By Andrew Gibson
I’ve heard the question too many times: “Why are you going into journalism?”
It usually comes from people not in the profession who hear about the decline of print newspapers or conclude that online news is an impossible business model. However, I read a post Sunday from a journalism insider. Dave Winer, who “pioneered the development of weblogs, syndication (RSS), podcasting, outlining, and web content management software,” according to his website Scripting News, posted this Friday:
“Journalism itself is becoming obsolete. I know the reporters don’t want to hear this, and they’re likely to blast me, even try to get me “fired” (it’s happened before) because at least for the next few months I hang my hat at a J-school. I happen to think journalism was a response to publishing being expensive. It cost a lot of money to push bits around the net before there was a net. They had to have huge capital-intensive printing plants, fleets of trucks and delivery boys with paper routes.
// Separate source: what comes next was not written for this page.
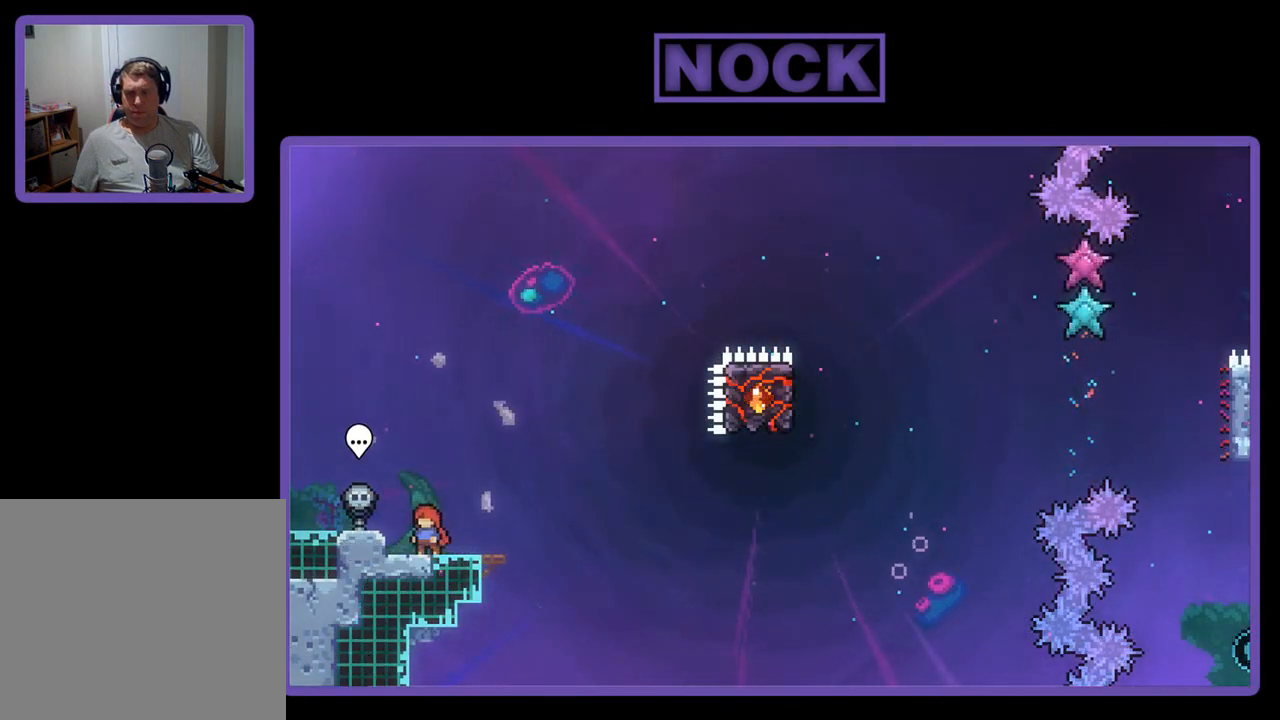
{"buttons": ["CROSS", "R2"], "left_stick": "center", "events": [[33, "DPAD_RIGHT", "down"], [150, "DPAD_RIGHT", "up"], [483, "CROSS", "down"]]}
Now we can hear directly from the sources and build our own news networks. It’s still early days for this, and it wasn’t that long ago that we depended on journalists for the news. But in a generation or two we won’t be employing people to gather news for us. It’ll work differently.”
I don’t think Winer wrote the post to upset anyone. He’s an “investor in web media companies,” according to his website, meaning he likely wants to see online journalism succeed. But I think it’s unfair, or at least too early, to say “journalism itself” is on the path to oblivion. There’s no easy way to define the practice, but I think of journalism as the process of verifying and disseminating information that makes people better able to make informed decisions. Newspapers are struggling, but I don’t see any widespread appetite for false information.